Loosening Of The Blood Clot
If you smoke whilst your mouth is healing, the inhalation of the smoke can loosen the blood clot and the wound can open up. The blood clot protects the wound and this increases the chances of infection. When the blood clot becomes dislodged, you’re likely to experience dry socket which slows the healing process and leads to increased sensitivity for a longer period. The underlying nerves become exposed.
Signs of Dry Socket
Along with experiencing sensitivity for at least 3 to 4 days, the underlying nerve tissue will also be exposed. Apart from intense sensitivity, your blood clot will have been dislodged leading to pain radiating not only in the affected area but to other areas of your head. You’re likely to experience bad breath and experience an unpleasant taste which are symptoms of dry socket. In most cases, the dry socket will heal by itself.
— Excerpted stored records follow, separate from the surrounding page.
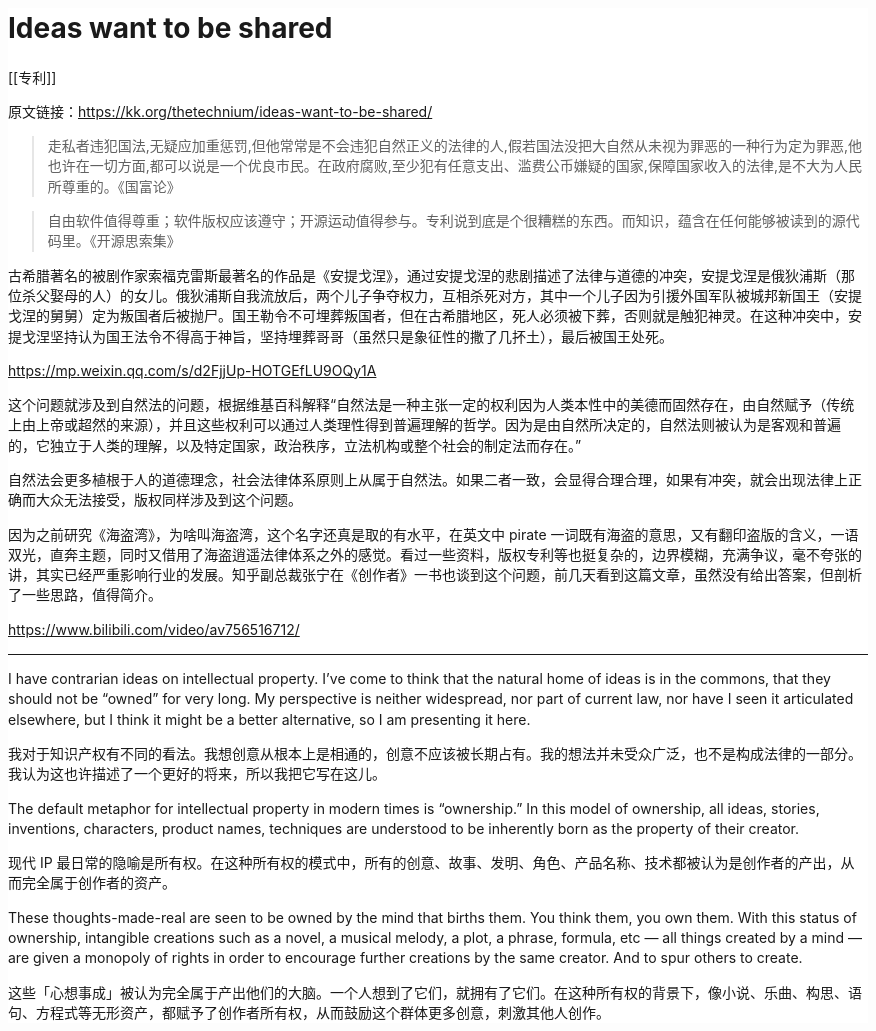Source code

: # Ideas want to be shared
[[专利]]

原文链接：https://kk.org/thetechnium/ideas-want-to-be-shared/



>走私者违犯国法,无疑应加重惩罚,但他常常是不会违犯自然正义的法律的人,假若国法没把大自然从未视为罪恶的一种行为定为罪恶,他也许在一切方面,都可以说是一个优良市民。在政府腐败,至少犯有任意支出、滥费公币嫌疑的国家,保障国家收入的法律,是不大为人民所尊重的。《国富论》

>   自由软件值得尊重；软件版权应该遵守；开源运动值得参与。专利说到底是个很糟糕的东西。而知识，蕴含在任何能够被读到的源代码里。《开源思索集》



古希腊著名的被剧作家索福克雷斯最著名的作品是《安提戈涅》，通过安提戈涅的悲剧描述了法律与道德的冲突，安提戈涅是俄狄浦斯（那位杀父娶母的人）的女儿。俄狄浦斯自我流放后，两个儿子争夺权力，互相杀死对方，其中一个儿子因为引援外国军队被城邦新国王（安提戈涅的舅舅）定为叛国者后被抛尸。国王勒令不可埋葬叛国者，但在古希腊地区，死人必须被下葬，否则就是触犯神灵。在这种冲突中，安提戈涅坚持认为国王法令不得高于神旨，坚持埋葬哥哥（虽然只是象征性的撒了几抔土），最后被国王处死。

https://mp.weixin.qq.com/s/d2FjjUp-HOTGEfLU9OQy1A



这个问题就涉及到自然法的问题，根据维基百科解释“自然法是一种主张一定的权利因为人类本性中的美德而固然存在，由自然赋予（传统上由上帝或超然的来源），并且这些权利可以通过人类理性得到普遍理解的哲学。因为是由自然所决定的，自然法则被认为是客观和普遍的，它独立于人类的理解，以及特定国家，政治秩序，立法机构或整个社会的制定法而存在。”



自然法会更多植根于人的道德理念，社会法律体系原则上从属于自然法。如果二者一致，会显得合理合理，如果有冲突，就会出现法律上正确而大众无法接受，版权同样涉及到这个问题。



因为之前研究《海盗湾》，为啥叫海盗湾，这个名字还真是取的有水平，在英文中 pirate 一词既有海盗的意思，又有翻印盗版的含义，一语双光，直奔主题，同时又借用了海盗逍遥法律体系之外的感觉。看过一些资料，版权专利等也挺复杂的，边界模糊，充满争议，毫不夸张的讲，其实已经严重影响行业的发展。知乎副总裁张宁在《创作者》一书也谈到这个问题，前几天看到这篇文章，虽然没有给出答案，但剖析了一些思路，值得简介。

https://www.bilibili.com/video/av756516712/

------------------

I have contrarian ideas on intellectual property. I’ve come to think that the natural home of ideas is in the commons, that they should not be “owned” for very long. My perspective is neither widespread, nor part of current law, nor have I seen it articulated elsewhere, but I think it might be a better alternative, so I am presenting it here.

我对于知识产权有不同的看法。我想创意从根本上是相通的，创意不应该被长期占有。我的想法并未受众广泛，也不是构成法律的一部分。我认为这也许描述了一个更好的将来，所以我把它写在这儿。



The default metaphor for intellectual property in modern times is “ownership.” In this model of ownership, all ideas, stories, inventions, characters, product names, techniques are understood to be inherently born as the property of their creator. 

现代 IP 最日常的隐喻是所有权。在这种所有权的模式中，所有的创意、故事、发明、角色、产品名称、技术都被认为是创作者的产出，从而完全属于创作者的资产。



These thoughts-made-real are seen to be owned by the mind that births them. You think them, you own them. With this status of ownership, intangible creations such as a novel, a musical melody, a plot, a phrase, formula, etc — all things created by a mind — are given a monopoly of rights in order to encourage further creations by the same creator. And to spur others to create. 

这些「心想事成」被认为完全属于产出他们的大脑。一个人想到了它们，就拥有了它们。在这种所有权的背景下，像小说、乐曲、构思、语句、方程式等无形资产，都赋予了创作者所有权，从而鼓励这个群体更多创意，刺激其他人创作。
How To Heal The Dry Socket
In most cases, you can expect a dry socket to heal on its own. If you prefer to leave the dry socket to heal on its own, follow these tips to speed up recovery:
- Drink plenty of water to stay hydrated
- Rinse mouth gently and regularly with lukewarm water and salt several times a day
- Rinse your mouth after eating to clear the affected from debris as this can lead to bacteria
- Brush your teeth softly around the affected area twice a day
- Take painkillers advised by the dentist
- Consume soft foods such as potato and vegetables
The average healing of dry socket takes at least 7 to 10 days as the tissue needs to regrow to cover the socket. This is how the blood clot forms.
If you can attempt to kick the smoking habit for at least 72 hours or 3 days then you’re likely to experience faster healing. However, it is recommended that you try to kick the smoking habit and lead yourself on a path to positive oral health. A tooth extraction should act as a clear warning to your oral health and should encourage you to quit smoking.